- **Requirement**
Your job here is to restate every record exactly, pictures excluded.

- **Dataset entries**
•••

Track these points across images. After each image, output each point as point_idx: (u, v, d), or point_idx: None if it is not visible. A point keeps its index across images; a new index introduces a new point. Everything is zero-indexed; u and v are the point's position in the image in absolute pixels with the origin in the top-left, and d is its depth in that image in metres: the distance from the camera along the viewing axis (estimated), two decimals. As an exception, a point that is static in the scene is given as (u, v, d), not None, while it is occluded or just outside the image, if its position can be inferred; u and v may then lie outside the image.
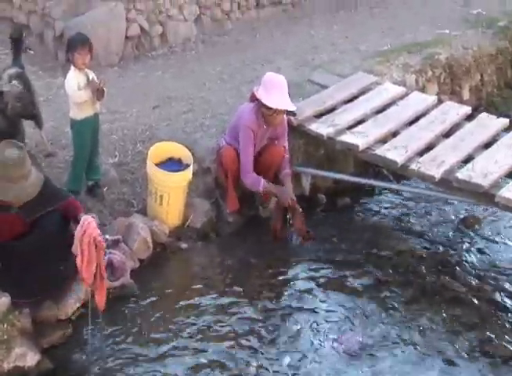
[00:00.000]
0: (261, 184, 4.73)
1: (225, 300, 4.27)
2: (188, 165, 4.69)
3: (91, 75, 4.48)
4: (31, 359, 3.65)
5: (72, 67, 4.43)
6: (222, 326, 4.05)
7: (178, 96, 6.03)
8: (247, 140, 4.72)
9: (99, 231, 3.64)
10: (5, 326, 3.59)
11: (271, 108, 4.62)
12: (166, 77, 6.51)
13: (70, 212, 3.79)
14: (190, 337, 3.96)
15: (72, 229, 3.77)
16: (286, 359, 3.81)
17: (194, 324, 4.05)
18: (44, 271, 3.71)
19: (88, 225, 3.59)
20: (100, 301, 3.73)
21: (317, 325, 4.08)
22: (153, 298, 4.24)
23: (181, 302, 4.24)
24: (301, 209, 4.73)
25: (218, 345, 3.91)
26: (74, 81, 4.41)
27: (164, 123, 5.59)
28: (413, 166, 4.64)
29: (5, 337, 3.56)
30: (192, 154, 4.82)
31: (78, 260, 3.60)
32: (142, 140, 5.34)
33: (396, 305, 4.28)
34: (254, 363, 3.78)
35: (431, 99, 5.60)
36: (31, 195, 3.58)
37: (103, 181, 4.85)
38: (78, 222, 3.65)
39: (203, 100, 5.96)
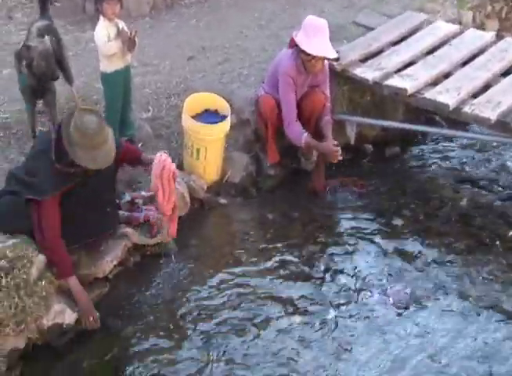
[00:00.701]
0: (303, 138, 4.85)
1: (268, 256, 4.45)
2: (225, 116, 4.84)
3: (122, 25, 4.65)
4: (69, 316, 3.89)
5: (101, 18, 4.60)
6: (264, 282, 4.24)
7: (214, 46, 6.19)
8: (287, 87, 4.85)
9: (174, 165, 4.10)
10: (43, 283, 3.83)
11: (310, 54, 4.73)
12: (200, 27, 6.65)
13: (129, 155, 4.15)
14: (231, 293, 4.15)
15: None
16: (331, 313, 3.99)
17: (235, 281, 4.25)
18: (97, 212, 4.01)
19: (165, 161, 4.00)
20: (174, 230, 4.25)
21: (364, 278, 4.25)
22: (193, 255, 4.44)
23: (221, 259, 4.45)
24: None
25: (260, 301, 4.09)
26: (104, 31, 4.57)
27: (199, 74, 5.76)
28: (466, 109, 4.68)
29: (44, 293, 3.80)
30: (230, 106, 4.96)
31: (160, 195, 4.05)
32: (177, 93, 5.52)
33: (449, 256, 4.41)
34: (298, 317, 3.96)
35: (489, 35, 5.60)
36: (113, 157, 3.84)
37: (138, 136, 5.04)
38: (140, 163, 4.16)
39: (239, 49, 6.10)
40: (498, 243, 4.50)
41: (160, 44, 6.30)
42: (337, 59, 4.98)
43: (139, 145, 5.02)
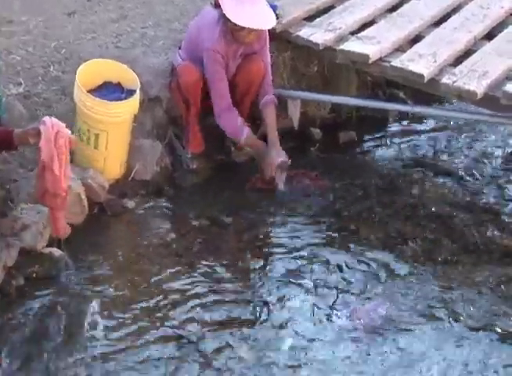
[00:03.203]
0: (243, 134, 5.17)
1: (196, 274, 4.70)
2: (133, 91, 5.04)
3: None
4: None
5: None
6: (196, 308, 4.45)
7: (102, -2, 6.40)
8: (216, 66, 5.11)
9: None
10: None
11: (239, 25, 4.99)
12: (78, -30, 6.82)
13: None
14: (147, 326, 4.31)
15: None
16: (287, 342, 4.27)
17: (151, 309, 4.42)
18: None
19: (57, 124, 4.21)
20: (62, 225, 4.46)
21: (323, 297, 4.56)
22: (94, 276, 4.61)
23: (132, 281, 4.63)
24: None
25: (195, 332, 4.27)
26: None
27: (86, 36, 5.97)
28: (446, 79, 5.08)
29: None
30: (133, 78, 5.17)
31: (56, 168, 4.20)
32: (58, 61, 5.71)
33: (428, 267, 4.81)
34: (245, 351, 4.20)
35: (465, -12, 6.06)
36: None
37: (6, 118, 5.13)
38: (12, 143, 4.33)
39: (139, 2, 6.38)
40: (487, 249, 4.94)
41: (26, -6, 6.43)
42: (276, 17, 5.28)
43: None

•••

- **Solution to this exercise**
Track these points across images. After each image, output each point as point_idx: (u, v, d), or point_idx: None if it is not visible. A point keeps its index across images; a new index introduces a new point. Everything is zero-indexed; u and v are the point's position in the image in absolute pixels with the origin in the top-left, and d is its depth in that image in metres: the distance from the camera along the viewing axis (estimated), two decimals. As an exception, a point that is static in the scene is given as (u, v, d), not None, while it is occluded or just outside the image, if its position can be inferred; u and v may then lie outside the image.
[00:00.000]
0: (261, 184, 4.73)
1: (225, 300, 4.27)
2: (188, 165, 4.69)
3: (91, 75, 4.48)
4: (31, 359, 3.65)
5: (72, 67, 4.43)
6: (222, 326, 4.05)
7: (178, 96, 6.03)
8: (247, 140, 4.72)
9: (99, 231, 3.64)
10: (5, 326, 3.59)
11: (271, 108, 4.62)
12: (166, 77, 6.51)
13: (70, 212, 3.79)
14: (190, 337, 3.96)
15: (72, 229, 3.77)
16: (286, 359, 3.81)
17: (194, 324, 4.05)
18: (44, 271, 3.71)
19: (88, 225, 3.59)
20: (100, 301, 3.73)
21: (317, 325, 4.08)
22: (153, 298, 4.24)
23: (181, 302, 4.24)
24: (301, 209, 4.73)
25: (218, 345, 3.91)
26: (74, 81, 4.41)
27: (164, 123, 5.59)
28: (413, 166, 4.64)
29: (5, 337, 3.56)
30: (192, 154, 4.82)
31: (78, 260, 3.60)
32: (142, 140, 5.34)
33: (396, 305, 4.28)
34: (254, 363, 3.78)
35: (431, 99, 5.60)
36: (31, 195, 3.58)
37: (103, 181, 4.85)
38: (78, 222, 3.65)
39: (203, 100, 5.96)
[00:00.701]
0: (303, 138, 4.85)
1: (268, 256, 4.45)
2: (225, 116, 4.84)
3: (122, 25, 4.65)
4: (69, 316, 3.89)
5: (101, 18, 4.60)
6: (264, 282, 4.24)
7: (214, 46, 6.19)
8: (287, 87, 4.85)
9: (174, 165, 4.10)
10: (43, 283, 3.83)
11: (310, 54, 4.73)
12: (200, 27, 6.65)
13: (129, 155, 4.15)
14: (231, 293, 4.15)
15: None
16: (331, 313, 3.99)
17: (235, 281, 4.25)
18: (97, 212, 4.01)
19: (165, 161, 4.00)
20: (174, 230, 4.25)
21: (364, 278, 4.25)
22: (193, 255, 4.44)
23: (221, 259, 4.45)
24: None
25: (260, 301, 4.09)
26: (104, 31, 4.57)
27: (199, 74, 5.76)
28: (466, 109, 4.68)
29: (44, 293, 3.80)
30: (230, 106, 4.96)
31: (160, 195, 4.05)
32: (177, 93, 5.52)
33: (449, 256, 4.41)
34: (298, 317, 3.96)
35: (489, 35, 5.60)
36: (113, 157, 3.84)
37: (138, 136, 5.04)
38: (140, 163, 4.16)
39: (239, 49, 6.10)
40: (498, 243, 4.50)
41: (160, 44, 6.30)
42: (337, 59, 4.98)
43: (139, 145, 5.02)
[00:03.203]
0: (243, 134, 5.17)
1: (196, 274, 4.70)
2: (133, 91, 5.04)
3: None
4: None
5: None
6: (196, 308, 4.45)
7: (102, -2, 6.40)
8: (216, 66, 5.11)
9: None
10: None
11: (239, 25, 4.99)
12: (78, -30, 6.82)
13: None
14: (147, 326, 4.31)
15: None
16: (287, 342, 4.27)
17: (151, 309, 4.42)
18: None
19: (57, 124, 4.21)
20: (62, 225, 4.46)
21: (323, 297, 4.56)
22: (94, 276, 4.61)
23: (132, 281, 4.63)
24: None
25: (195, 332, 4.27)
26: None
27: (86, 36, 5.97)
28: (446, 79, 5.08)
29: None
30: (133, 78, 5.17)
31: (56, 168, 4.20)
32: (58, 61, 5.71)
33: (428, 267, 4.81)
34: (245, 351, 4.20)
35: (465, -12, 6.06)
36: None
37: (6, 118, 5.13)
38: (12, 143, 4.33)
39: (139, 2, 6.38)
40: (487, 249, 4.94)
41: (26, -6, 6.43)
42: (276, 17, 5.28)
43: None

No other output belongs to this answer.